Fashion Ecstasy: A Travel Vlog with a Soul
“Today, the disabled mother-daughter gang is hitting Kaohsiung, Taiwan’s … Dream Mall!” I am narrating for Fashion Ecstasy’s upcoming YouTube travel vlog. My mouth is moving, my brain is buffering, my soul is roasting me alive.
Because I— The 13-year-old runaway. The self-raised feral child. The “Canadian” with yellow skin and colonial delusion. The woman who made loneliness a personality and superiority a religion—am now stuttering in broken Mandarin en route to a Taiwanese mall.
“The… the… the size… the… the…”
I stutter because I am an alien in this country. My mom, the unpaid interpretation and subtitle service, cuts in: “You mean to say ‘the size of the mug?” And I am internally bowing to the universe like “Wow.” I judged a culture when I was linguistically bankrupt in it. Iconic. Embarrassing. Academically impressive in stupidity.

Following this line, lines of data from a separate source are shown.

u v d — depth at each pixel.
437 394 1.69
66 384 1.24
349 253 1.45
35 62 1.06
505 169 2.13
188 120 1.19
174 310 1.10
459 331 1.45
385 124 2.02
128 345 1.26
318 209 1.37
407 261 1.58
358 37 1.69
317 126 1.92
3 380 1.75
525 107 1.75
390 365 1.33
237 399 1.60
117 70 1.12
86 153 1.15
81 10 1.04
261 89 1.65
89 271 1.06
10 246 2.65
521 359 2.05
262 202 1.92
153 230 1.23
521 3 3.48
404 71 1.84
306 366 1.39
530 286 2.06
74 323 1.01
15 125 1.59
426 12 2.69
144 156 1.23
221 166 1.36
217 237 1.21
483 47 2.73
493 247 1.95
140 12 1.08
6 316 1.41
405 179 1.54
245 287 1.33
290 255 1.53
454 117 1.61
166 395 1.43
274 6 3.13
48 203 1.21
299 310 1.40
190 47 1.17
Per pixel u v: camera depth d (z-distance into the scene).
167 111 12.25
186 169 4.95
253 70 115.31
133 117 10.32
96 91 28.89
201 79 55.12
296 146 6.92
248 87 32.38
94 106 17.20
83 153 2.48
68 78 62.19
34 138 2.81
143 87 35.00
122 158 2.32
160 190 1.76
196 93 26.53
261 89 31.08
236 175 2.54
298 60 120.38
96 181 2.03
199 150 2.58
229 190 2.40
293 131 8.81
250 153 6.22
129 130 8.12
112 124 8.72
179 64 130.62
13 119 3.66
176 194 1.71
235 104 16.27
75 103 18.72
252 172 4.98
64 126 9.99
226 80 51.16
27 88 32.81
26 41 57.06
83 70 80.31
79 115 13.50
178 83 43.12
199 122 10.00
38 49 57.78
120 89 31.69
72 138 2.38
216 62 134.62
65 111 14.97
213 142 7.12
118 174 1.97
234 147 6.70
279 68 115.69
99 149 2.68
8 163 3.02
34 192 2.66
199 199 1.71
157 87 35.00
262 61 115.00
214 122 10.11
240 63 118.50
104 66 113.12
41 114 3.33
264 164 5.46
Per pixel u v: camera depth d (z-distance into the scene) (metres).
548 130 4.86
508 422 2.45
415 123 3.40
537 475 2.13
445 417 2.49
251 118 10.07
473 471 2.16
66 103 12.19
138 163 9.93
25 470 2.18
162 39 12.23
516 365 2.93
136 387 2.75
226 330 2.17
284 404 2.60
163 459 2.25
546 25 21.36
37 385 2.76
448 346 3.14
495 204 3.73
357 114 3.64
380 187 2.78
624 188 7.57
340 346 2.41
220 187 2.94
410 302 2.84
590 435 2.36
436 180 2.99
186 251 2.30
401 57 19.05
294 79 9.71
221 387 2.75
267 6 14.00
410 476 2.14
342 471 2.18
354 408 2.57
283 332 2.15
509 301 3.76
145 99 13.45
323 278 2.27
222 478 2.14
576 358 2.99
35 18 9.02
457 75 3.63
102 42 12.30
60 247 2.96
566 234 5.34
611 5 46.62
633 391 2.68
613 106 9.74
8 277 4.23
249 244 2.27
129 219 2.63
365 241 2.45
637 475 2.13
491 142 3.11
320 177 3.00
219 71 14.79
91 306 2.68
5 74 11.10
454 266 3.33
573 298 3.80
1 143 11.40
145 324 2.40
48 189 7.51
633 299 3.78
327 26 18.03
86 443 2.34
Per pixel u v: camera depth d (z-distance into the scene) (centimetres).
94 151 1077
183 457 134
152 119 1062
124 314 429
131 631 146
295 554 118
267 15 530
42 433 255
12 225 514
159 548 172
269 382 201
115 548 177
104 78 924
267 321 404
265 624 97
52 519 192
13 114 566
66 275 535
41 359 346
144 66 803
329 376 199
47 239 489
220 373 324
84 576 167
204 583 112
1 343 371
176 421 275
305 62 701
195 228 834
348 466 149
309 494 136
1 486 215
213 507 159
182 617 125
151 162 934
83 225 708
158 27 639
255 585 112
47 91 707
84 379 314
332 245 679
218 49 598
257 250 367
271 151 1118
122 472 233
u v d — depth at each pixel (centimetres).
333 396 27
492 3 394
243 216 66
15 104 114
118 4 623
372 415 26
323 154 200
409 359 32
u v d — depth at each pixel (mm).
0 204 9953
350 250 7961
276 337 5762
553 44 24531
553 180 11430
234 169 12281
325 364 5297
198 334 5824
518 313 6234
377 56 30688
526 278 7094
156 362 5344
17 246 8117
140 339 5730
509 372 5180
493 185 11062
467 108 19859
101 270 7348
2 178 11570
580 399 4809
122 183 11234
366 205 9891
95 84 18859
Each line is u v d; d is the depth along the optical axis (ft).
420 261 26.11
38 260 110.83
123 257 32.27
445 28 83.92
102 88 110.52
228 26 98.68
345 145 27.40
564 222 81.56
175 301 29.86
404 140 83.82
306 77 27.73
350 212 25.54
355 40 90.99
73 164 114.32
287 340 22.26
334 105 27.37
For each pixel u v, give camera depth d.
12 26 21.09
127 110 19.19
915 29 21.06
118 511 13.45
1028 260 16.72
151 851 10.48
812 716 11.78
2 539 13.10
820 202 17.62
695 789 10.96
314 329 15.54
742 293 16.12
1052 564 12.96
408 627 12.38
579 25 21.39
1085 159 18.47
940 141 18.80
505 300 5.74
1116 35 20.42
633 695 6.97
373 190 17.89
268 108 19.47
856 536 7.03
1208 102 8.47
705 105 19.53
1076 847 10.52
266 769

The Stroke that Shattered the Shield
My brain literally exploded, causing a hemorrhagic stroke, forcing me to deal with my emotional and physical vulnerabilities. I realized to what extent I had been suppressing my pain and the significance of embracing vulnerability for healing. I was in the ER screaming, “Give me morphine!” The girl who never cried over broken bones was begging like a building in collapse.
I was not strong. I was not special. I was just flesh and meat. And then— She came. My mom. After decades of silence, she walks in the ICU door like she never logged out. No interrogation. No resentment. Just— Presence.
Shopping for Connection at Dream Mall
In Kaohsiung. For her. “OH! There’s a Studio A!” I sprint like a broken iPhone that found religion. My mom replies, “You can just fix your laptop here.” The universe provides me a solution to the one thing holding me back from leaving Taipei: A legit place to fix my Apple products.
Suddenly, life makes sense. Not because of technology, but because somebody is genuinely thinking for me. We wander. I write about chaos. She talks about logic. “Look at all these mini-hot pot brands!” “That’s not a mug.” “Single-serve blender!!” There’s no structure to our conversation, yet warmth is present.
The Poetry of a $236 Chicken Combo
We descend into B1: The Food court. Everything is… healthy. Suspiciously healthy. “The only edible thing is chicken,” I point at Kyochon Chicken.
- “Do you need a bag?” – Yes.
- “The combo comes with soup?” – Yes.
- “$236 total, need a receipt?” – No.
- “Do you have NT $6 change?” – …I think so.
And suddenly— I feel like crying. Because this mundane dialogue feels like poetry. I used to think “home” was about class and aesthetics. Now I realize— Home is someone checking if you have $6 in change.
Kaohsiung: Fresh Seafood and Gentle Slaps of Reality
The seafood here is so fresh it feels like it’s rinsing my sins. The fruits are unreasonably large and offensively sweet. I bite into a papaya and realize I have been so lost. I chased “elsewhere” my entire life, while authenticity was sitting in a place I mocked.
My superiority complex was just insecurity in couture:
- “I don’t need family” = I’m afraid I’m unlovable.
- “I hate Taiwanese people” = I’m afraid of being judged.
- “I’m Canadian” = I’m running from myself.